Delivering a speech just two days after Colombia's Congress approved a historic peace accord between the government and the Revolutionary Armed Forces of Colombia (FARC) guerrilla group, Biden said the most difficult part of the peace process -- the implementation phase -- was just beginning.
Biden said the council's members can influence the incoming president by defending the need to continue close diplomatic and trade ties.
On the campaign trail, Trump slammed the North American Free Trade Agreement (NAFTA) linking the US, Canada and Mexico, as well as other existing and proposed trade deals, as job-destroying and has pledged to put America first in the country's dealings with other nations.

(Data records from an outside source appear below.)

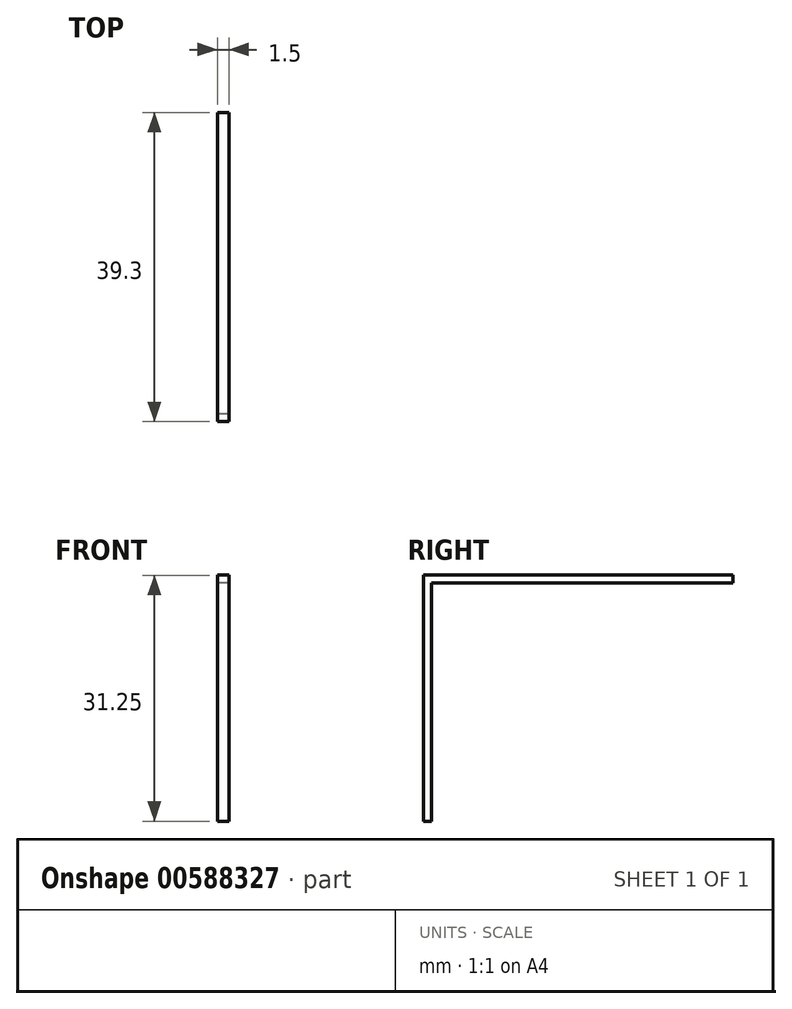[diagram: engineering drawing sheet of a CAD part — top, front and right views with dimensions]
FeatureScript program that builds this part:
annotation { "Feature Type Name" : "Feature", "Feature Type Description" : "" }
export const myFeature = defineFeature(function(context is Context, id is Id, definition is map)
    precondition{}
    {
        {
            var Q0;
            Q0=qCreatedBy(makeId("Right.planeOp"),FACE);
            var sketch = newSketch(context, id + "F0", { "sketchPlane" : qUnion([Q0])});
            skLineSegment(sketch, "E0.bottom", {"start": v(-76.15, 14) * mm, "end": v(-115.45, 14) * mm});
            skLineSegment(sketch, "E0.left", {"start": v(-76.15, 14) * mm, "end": v(-76.15, 46.74) * mm});
            skLineSegment(sketch, "E0.right", {"start": v(-115.45, 14) * mm, "end": v(-115.45, 46.74) * mm});
            skLineSegment(sketch, "E1", {"start": v(-115.45, 45.24) * mm, "end": v(-76.15, 45.24) * mm});
            skLineSegment(sketch, "E2", {"start": v(-115.45, 45.24) * mm, "end": v(-114.45, 45.24) * mm});
            skLineSegment(sketch, "E3", {"start": v(-114.45, 45.24) * mm, "end": v(-114.45, 14) * mm});
            skLineSegment(sketch, "E4", {"start": v(-114.45, 45.24) * mm, "end": v(-114.45, 44.24) * mm});
            skLineSegment(sketch, "E5", {"start": v(-114.45, 44.24) * mm, "end": v(-76.15, 44.24) * mm});
            skLineSegment(sketch, "E6", {"start": v(-76.15, 44.24) * mm, "end": v(-77.15, 44.24) * mm});
            skLineSegment(sketch, "E7", {"start": v(-77.15, 44.24) * mm, "end": v(-77.15, 14) * mm});
            skSolve(sketch);
        }
        {
            var Q0;
            {var subQ0=sQuery(id+"F0.wireOp",EDGE,"E1");Q0=makeQuery(id+"F0.imprint","IMPRINT",FACE,{"disambiguationData":[TD([[makeQuery(id+"F0.imprint","IMPRINT",EDGE,{"derivedFrom":subQ0}),-1.0]])]});}
            var Q1;
            {var subQ4=sQuery(id+"F0.wireOp",EDGE,"E2");Q1=makeQuery(id+"F0.imprint","IMPRINT",FACE,{"disambiguationData":[TD([[makeQuery(id+"F0.imprint","IMPRINT",EDGE,{"derivedFrom":subQ4}),-1.0]])]});}
            var Q2;
            {var subQ4=sQuery(id+"F0.wireOp",EDGE,"E6");Q2=makeQuery(id+"F0.imprint","IMPRINT",FACE,{"disambiguationData":[TD([[makeQuery(id+"F0.imprint","IMPRINT",EDGE,{"derivedFrom":subQ4}),1.0]])]});}
            extrude(context, id + "F1", {"entities" : qUnion([Q0, Q1, Q2]), "depth" : 1.5 * mm, "offsetDistance" : 25 * mm});
        }
    });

The United States' free-trade agreement with Colombia was signed in 2006 under President George W. Bush's administration and took effect six years later.
This year, Obama also asked the US Congress to approve $450 million in economic assistance for Colombia under a new framework known as "Paz Colombia" (Peace Colombia).
He touted that more than $100 million boost in aid as a continuation of "Plan Colombia," a long-standing U.S. initiative to help the Andean nation in its war on drugs.
Colombian President Juan Manuel Santos, who also attended the gathering, said his country had reached a new dawn and said the private sector and the United States both had a critical role to play in forging a peaceful and prosperous future.